Dolayısıyla bizim büyük düşünmemiz lazım. İslam Ümmetini bir araya getirmenin yolunu bulmalıyız. Bunun için şartlar uygundur. Böyle bir İslami projeyle sahaya inen ve İsrail'e gereken cevabı veren kim ise Ortadoğu'da doğal olarak bütün İslam âleminin lideri olacaktır." ifadelerini kullandı.

"Filistin'de bir karış topraktan vazgeçemeyiz"

İki devleti çözüm önerisine tamamen karşı olduklarını ifade eden Küçük, "Böyle bir düşüncenin Müslümanların aklının ucundan bile geçmemesi lazım. Zaten halklar da bunu asla kabul etmezler. Bu çok ağır bir çözüm önerisidir. İslam Ümmetinin tarihine, kültürüne, fıkhına aykırı bir çözüm önerisidir. Bu çözüm önerisi bu sorunu bitirmez. Sadece polis gücü olan, diş güvenliğini İsrail'in sağladığı küçük bir Filistin devleti istiyorlar. Bu devlet tamamen İsrail'e mahkûm olacak. İlginç olan çevre ülkelerdeki liderler bu çözümü çoktan kabul etmişler; ama Yahudiler bunu kabul etmiyor. Biz Filistin'de bir karış topraktan vazgeçemeyiz. Çözüm bu değildir. Bu çözüm bizi bitirir, bizi öldürür. Bu çözüm önerisi oradaki Yahudi varlığını tamamen pekiştirmektir." şeklinde konuştu.
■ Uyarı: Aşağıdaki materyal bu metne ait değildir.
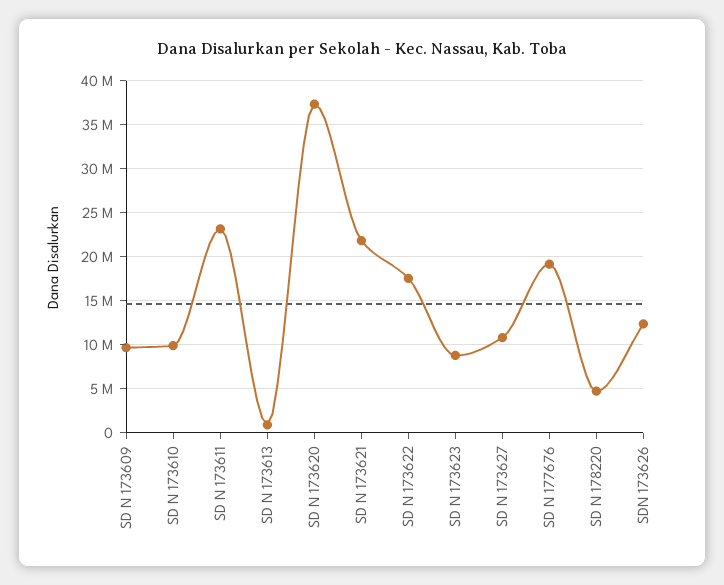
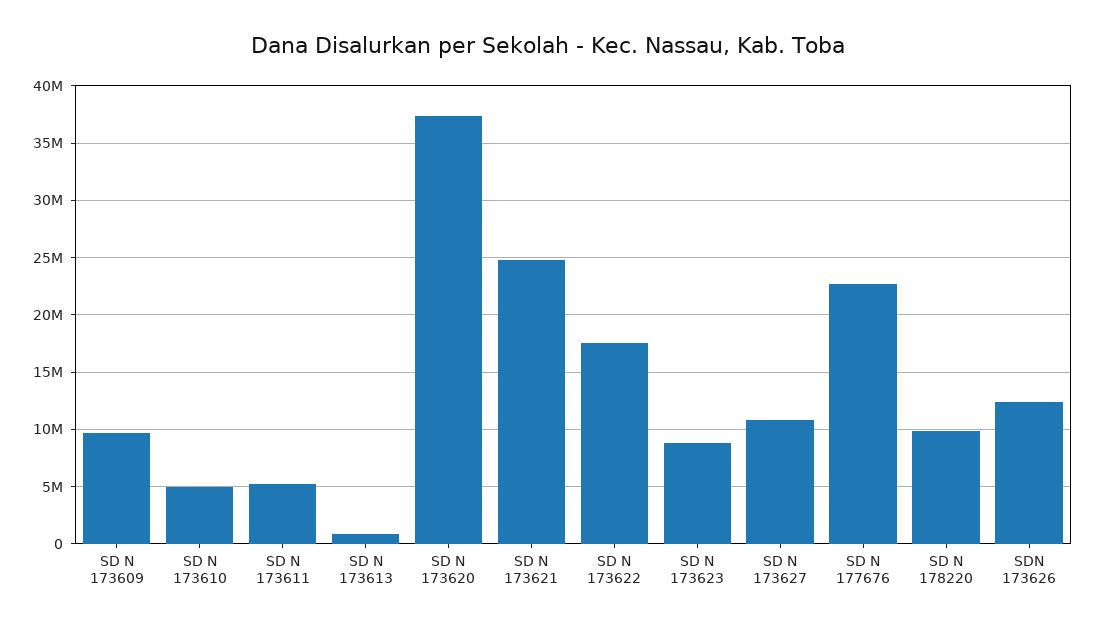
  {
    "SD N 173609": 10000000,
-   "SD N 173610": 10000000,
+   "SD N 173610": 5000000,
-   "SD N 173611": 23000000,
+   "SD N 173611": 5000000,
    "SD N 173613": 1000000,
    "SD N 173620": 37000000,
-   "SD N 173621": 22000000,
+   "SD N 173621": 25000000,
    "SD N 173622": 18000000,
    "SD N 173623": 9000000,
    "SD N 173627": 11000000,
-   "SD N 177676": 19000000,
+   "SD N 177676": 23000000,
-   "SD N 178220": 5000000,
+   "SD N 178220": 10000000,
    "SDN 173626": 12000000
  }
"Yahudilere verilecek bir karış toprağımız yok"

Türkiye'nin geçmişte yaptığı yanlıştan geri dönmesi gerektiğini belirten Küçük, "Türkiye ne yapabilir? Türkiye bir zamanlar İsrail'i devlet olarak kabul etmişti. Şimdi meclisi toplansınlar ve İsrail'i devlet olarak kabul etme kararını geri alsınlar. Çünkü İsrail bir devlet gibi hareket etmiyor. Halen sınırları ortada yok. Sınırları olmayan bir bela ve musibet ile karşı karşıyayız. Asla ve asla iki çözümlü devlete angaje ve ön ayak olmayalım. Köklü Değişim olarak çözüm önerimiz: Filistin'de Yahudilere verilecek bir karış toprağımız yok. Ancak şöyle olabilir. Filistin'de İslami bir yönetim kurulursa dışardan gelmemek şartıyla oradaki Yahudiler bir vatandaş olarak İslam yönetiminin eli altında yaşayabilirler." dedi.